DOCUMENT EXTRACT:
•••••
In Mycobacterium marinum, the homologue of Rv1500 of M.
tuberculosis encodes a
glycosyltransferase. Initially, it was suggested that this gene is involved in the synthesis of
phosphatidylinositol mannosides (PIMs), generating Ac(2)PIM(7) from Ac(2)PIM(5).
Phosphatidylinositol mannoside and its related compounds
lipomannan (LM) and
lipoarabinomannan (
LAM) have been shown to modulate the host response to an
infection with M.
tuberculosis. Here, we generated a deletion mutant of Rv1500 in M.
tuberculosis H37Rv, and analyzed the mutant using a biochemical approach as well as in vitro and in vivo
infection models. Inactivation of Rv1500 did not lead to an altered expression pattern of PIMs in M.
tuberculosis H37Rv. We found
phosphatidylinositol (PI), PIM(2), AcPIM(2), Ac(2)PIM(2), and AcPIM(6) in both strains, but were unable to detect Ac(2)PIM(7) or Ac(2)PIM(5) either in the wild type or the mutant strain. Uptake and growth of H37Rv and Rv1500 mutant strains in murine bone marrow-derived macrophages was identical, and
TNFalpha and
IL-12p40 production in mouse macrophages and dendritic cells was induced to similar levels following
infection with either strain.
Aerosol challenge of mice showed that wild type and Rv1500 mutant strains had identical growth rates in infected organs over time. We verified
mRNA expression of Rv1500 in H37Rv and conclude that Rv1500 must serve a redundant role in viability and virulence of M.
tuberculosis.
•••••
According to the abstract on Rv1500, what does the Mycobacterium marinum homologue of Rv1500 encode?
•••••
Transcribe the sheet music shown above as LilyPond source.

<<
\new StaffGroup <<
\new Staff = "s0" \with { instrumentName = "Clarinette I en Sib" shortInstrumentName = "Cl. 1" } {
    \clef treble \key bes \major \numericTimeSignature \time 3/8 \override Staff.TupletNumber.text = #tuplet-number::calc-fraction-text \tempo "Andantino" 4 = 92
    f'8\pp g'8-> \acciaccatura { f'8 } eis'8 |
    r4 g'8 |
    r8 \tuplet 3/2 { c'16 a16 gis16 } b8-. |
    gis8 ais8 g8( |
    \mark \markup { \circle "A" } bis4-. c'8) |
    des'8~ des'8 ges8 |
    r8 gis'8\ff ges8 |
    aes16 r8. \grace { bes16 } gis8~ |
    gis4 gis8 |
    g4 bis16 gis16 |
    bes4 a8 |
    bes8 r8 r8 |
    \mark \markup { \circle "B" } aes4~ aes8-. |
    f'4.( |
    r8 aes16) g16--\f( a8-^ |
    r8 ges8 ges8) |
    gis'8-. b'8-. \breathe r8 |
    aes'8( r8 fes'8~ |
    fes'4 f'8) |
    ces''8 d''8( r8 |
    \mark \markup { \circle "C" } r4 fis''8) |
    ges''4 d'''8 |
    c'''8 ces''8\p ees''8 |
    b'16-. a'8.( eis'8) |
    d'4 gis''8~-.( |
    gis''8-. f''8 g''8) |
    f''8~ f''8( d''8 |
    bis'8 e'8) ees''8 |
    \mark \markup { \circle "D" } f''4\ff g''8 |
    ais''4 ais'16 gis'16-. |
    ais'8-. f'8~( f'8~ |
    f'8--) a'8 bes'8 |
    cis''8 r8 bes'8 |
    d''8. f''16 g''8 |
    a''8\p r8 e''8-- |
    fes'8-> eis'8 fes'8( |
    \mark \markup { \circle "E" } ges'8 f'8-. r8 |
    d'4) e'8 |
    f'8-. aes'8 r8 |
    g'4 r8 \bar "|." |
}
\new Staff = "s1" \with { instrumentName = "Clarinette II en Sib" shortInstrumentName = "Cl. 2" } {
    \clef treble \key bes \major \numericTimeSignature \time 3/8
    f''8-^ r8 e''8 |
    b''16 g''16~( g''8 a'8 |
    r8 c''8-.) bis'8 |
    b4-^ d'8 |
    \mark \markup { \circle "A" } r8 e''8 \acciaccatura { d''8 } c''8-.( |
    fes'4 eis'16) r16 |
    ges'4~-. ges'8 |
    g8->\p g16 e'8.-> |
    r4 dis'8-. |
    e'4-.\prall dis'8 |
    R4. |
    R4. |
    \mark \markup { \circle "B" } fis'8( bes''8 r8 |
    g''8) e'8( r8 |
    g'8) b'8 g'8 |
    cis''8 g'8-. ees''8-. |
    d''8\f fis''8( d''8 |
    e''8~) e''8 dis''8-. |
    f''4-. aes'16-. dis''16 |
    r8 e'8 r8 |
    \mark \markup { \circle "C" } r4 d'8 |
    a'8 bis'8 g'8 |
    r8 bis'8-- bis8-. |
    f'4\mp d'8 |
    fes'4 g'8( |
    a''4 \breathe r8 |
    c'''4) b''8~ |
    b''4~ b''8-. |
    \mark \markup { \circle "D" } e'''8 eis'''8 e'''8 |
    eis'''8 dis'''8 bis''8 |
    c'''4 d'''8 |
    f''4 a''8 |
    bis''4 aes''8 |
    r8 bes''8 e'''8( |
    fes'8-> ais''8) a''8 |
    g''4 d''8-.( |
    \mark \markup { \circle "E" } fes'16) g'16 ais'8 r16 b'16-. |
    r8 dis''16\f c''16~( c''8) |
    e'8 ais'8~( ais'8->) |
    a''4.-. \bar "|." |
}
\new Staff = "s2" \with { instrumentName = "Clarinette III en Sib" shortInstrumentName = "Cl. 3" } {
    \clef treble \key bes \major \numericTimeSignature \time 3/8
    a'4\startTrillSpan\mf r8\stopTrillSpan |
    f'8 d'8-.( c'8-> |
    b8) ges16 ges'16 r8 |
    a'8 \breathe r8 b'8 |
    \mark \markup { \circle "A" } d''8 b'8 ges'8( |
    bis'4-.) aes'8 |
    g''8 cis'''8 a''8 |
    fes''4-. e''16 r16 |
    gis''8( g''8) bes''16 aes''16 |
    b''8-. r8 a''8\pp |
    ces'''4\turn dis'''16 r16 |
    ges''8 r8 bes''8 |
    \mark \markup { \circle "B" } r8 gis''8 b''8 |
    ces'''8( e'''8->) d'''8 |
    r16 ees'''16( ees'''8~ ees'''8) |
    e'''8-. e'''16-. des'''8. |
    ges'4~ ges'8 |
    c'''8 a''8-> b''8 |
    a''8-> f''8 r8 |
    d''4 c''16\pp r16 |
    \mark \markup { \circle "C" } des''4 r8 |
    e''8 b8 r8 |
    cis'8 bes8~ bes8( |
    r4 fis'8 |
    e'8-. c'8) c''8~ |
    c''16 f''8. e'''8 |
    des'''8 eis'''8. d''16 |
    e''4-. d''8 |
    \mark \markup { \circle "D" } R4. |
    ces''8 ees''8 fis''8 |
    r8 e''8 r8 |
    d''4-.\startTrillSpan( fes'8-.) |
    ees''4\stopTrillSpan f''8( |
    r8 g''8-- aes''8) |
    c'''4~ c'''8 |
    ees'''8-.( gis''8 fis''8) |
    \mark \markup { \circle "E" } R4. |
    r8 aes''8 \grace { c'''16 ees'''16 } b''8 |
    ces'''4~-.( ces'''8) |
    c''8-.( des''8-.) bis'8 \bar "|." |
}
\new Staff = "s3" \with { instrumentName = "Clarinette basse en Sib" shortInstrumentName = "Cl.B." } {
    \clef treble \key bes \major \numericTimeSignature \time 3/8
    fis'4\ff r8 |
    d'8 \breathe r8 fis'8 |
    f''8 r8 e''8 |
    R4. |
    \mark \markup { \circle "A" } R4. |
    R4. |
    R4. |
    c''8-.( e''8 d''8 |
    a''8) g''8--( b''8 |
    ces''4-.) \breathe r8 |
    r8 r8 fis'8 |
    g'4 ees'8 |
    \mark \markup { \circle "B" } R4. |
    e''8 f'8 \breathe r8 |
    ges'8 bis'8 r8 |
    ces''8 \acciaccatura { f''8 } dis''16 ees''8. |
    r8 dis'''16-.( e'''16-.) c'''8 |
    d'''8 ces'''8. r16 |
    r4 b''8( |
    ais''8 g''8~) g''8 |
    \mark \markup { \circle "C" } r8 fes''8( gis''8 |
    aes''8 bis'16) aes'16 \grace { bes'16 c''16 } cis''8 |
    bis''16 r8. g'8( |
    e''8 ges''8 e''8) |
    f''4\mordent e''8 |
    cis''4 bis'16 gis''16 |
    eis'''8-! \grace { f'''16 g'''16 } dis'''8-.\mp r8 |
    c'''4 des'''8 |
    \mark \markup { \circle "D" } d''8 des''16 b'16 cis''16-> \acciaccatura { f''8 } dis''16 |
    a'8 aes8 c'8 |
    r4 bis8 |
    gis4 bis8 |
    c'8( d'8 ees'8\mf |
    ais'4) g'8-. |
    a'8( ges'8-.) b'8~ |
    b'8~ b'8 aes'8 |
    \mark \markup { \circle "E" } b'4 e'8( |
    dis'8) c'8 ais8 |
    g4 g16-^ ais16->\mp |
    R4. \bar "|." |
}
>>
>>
•••••
WRITTEN REPLY: A glycosyltransferase.